### THE TASK
Copy exactly. Include the line containing "Article last updated: 04-20-2012", every line after it, and the last line below, but no pictures.

[Page images and extracted text]
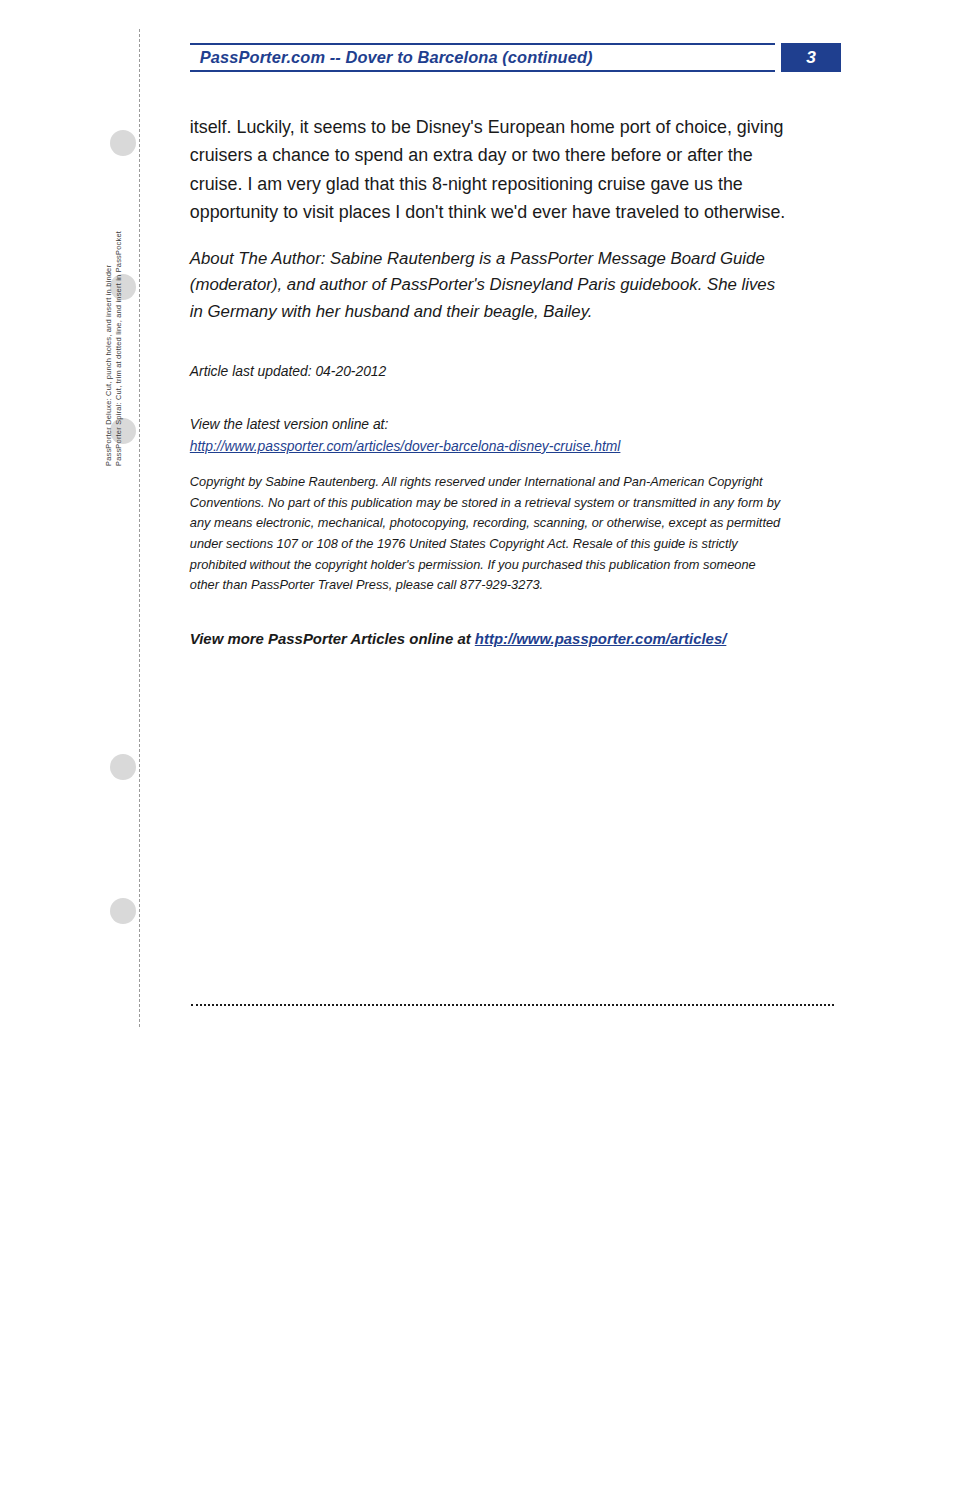PassPorter Deluxe: Cut, punch holes, and insert in binder PassPorter Spiral: Cut, trim at dotted line, and insert in PassPocket
PassPorter.com -- Dover to Barcelona (continued)
3
itself. Luckily, it seems to be Disney's European home port of choice, giving cruisers a chance to spend an extra day or two there before or after the cruise. I am very glad that this 8-night repositioning cruise gave us the opportunity to visit places I don't think we'd ever have traveled to otherwise.
About The Author: Sabine Rautenberg is a PassPorter Message Board Guide (moderator), and author of PassPorter's Disneyland Paris guidebook. She lives in Germany with her husband and their beagle, Bailey.
Article last updated: 04-20-2012
View the latest version online at:
http://www.passporter.com/articles/dover-barcelona-disney-cruise.html
Copyright by Sabine Rautenberg. All rights reserved under International and Pan-American Copyright Conventions. No part of this publication may be stored in a retrieval system or transmitted in any form by any means electronic, mechanical, photocopying, recording, scanning, or otherwise, except as permitted under sections 107 or 108 of the 1976 United States Copyright Act. Resale of this guide is strictly prohibited without the copyright holder's permission. If you purchased this publication from someone other than PassPorter Travel Press, please call 877-929-3273.
View more PassPorter Articles online at http://www.passporter.com/articles/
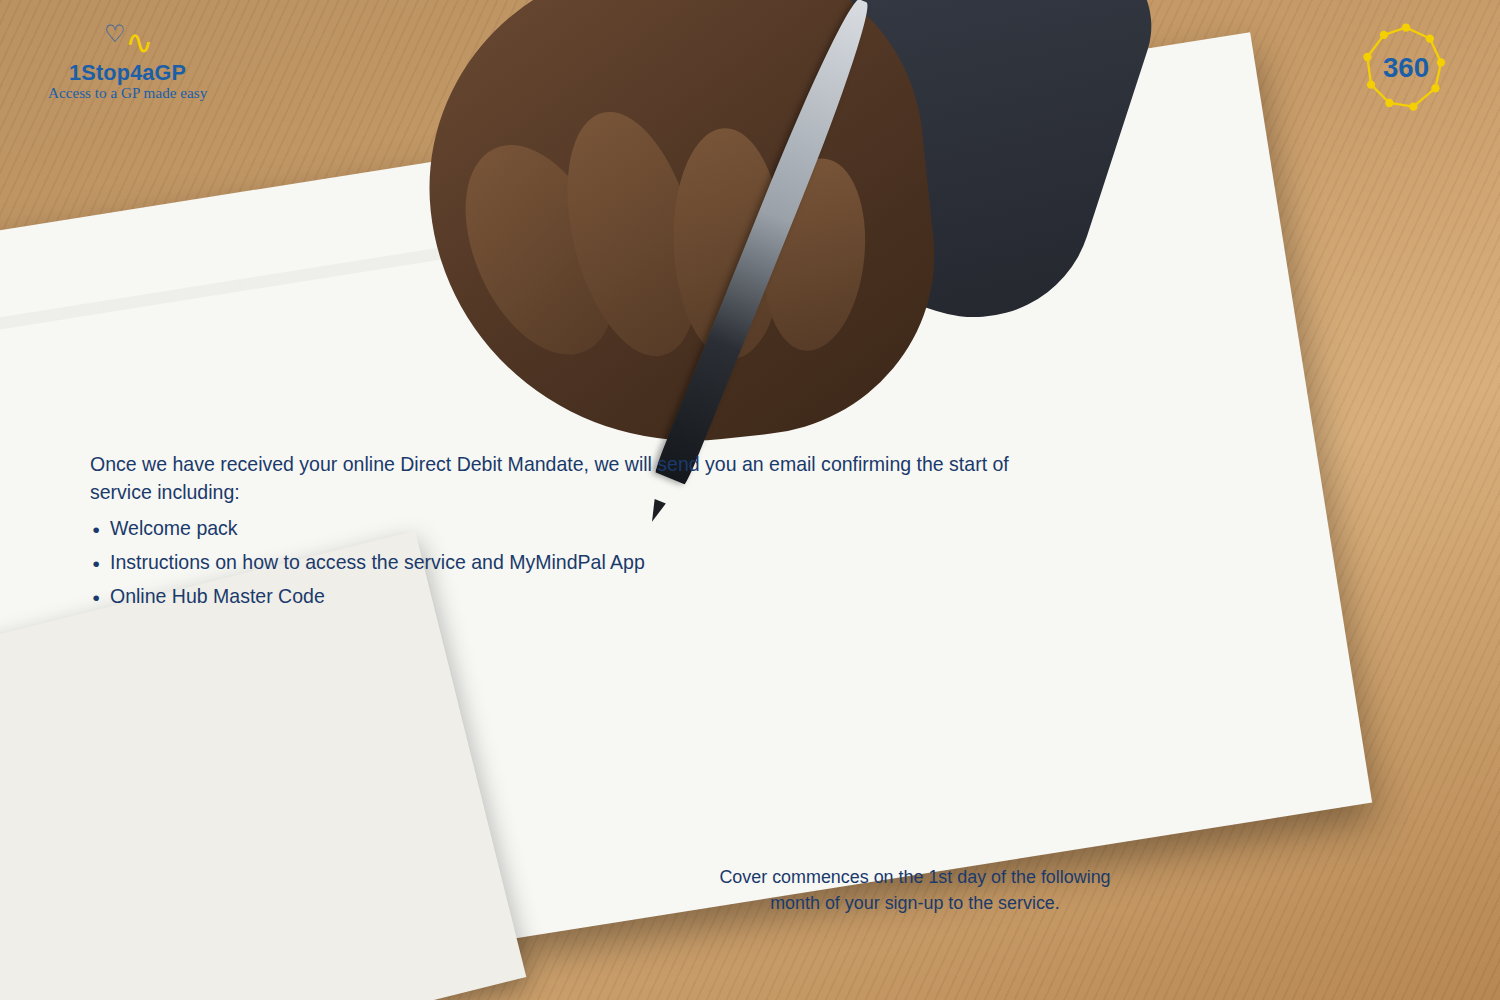♡∿
1Stop4aGP
Access to a GP made easy
360
Once we have received your online Direct Debit Mandate, we will send you an email confirming the start of service including:
Welcome pack
Instructions on how to access the service and MyMindPal App
Online Hub Master Code
Cover commences on the 1st day of the following
month of your sign-up to the service.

### ANSWER FOR THE TASK
Article last updated: 04-20-2012
View the latest version online at:
http://www.passporter.com/articles/dover-barcelona-disney-cruise.html
Copyright by Sabine Rautenberg. All rights reserved under International and Pan-American Copyright Conventions. No part of this publication may be stored in a retrieval system or transmitted in any form by any means electronic, mechanical, photocopying, recording, scanning, or otherwise, except as permitted under sections 107 or 108 of the 1976 United States Copyright Act. Resale of this guide is strictly prohibited without the copyright holder's permission. If you purchased this publication from someone other than PassPorter Travel Press, please call 877-929-3273.
View more PassPorter Articles online at http://www.passporter.com/articles/
♡∿
1Stop4aGP
Access to a GP made easy
360
Once we have received your online Direct Debit Mandate, we will send you an email confirming the start of service including:
Welcome pack
Instructions on how to access the service and MyMindPal App
Online Hub Master Code
Cover commences on the 1st day of the following
month of your sign-up to the service.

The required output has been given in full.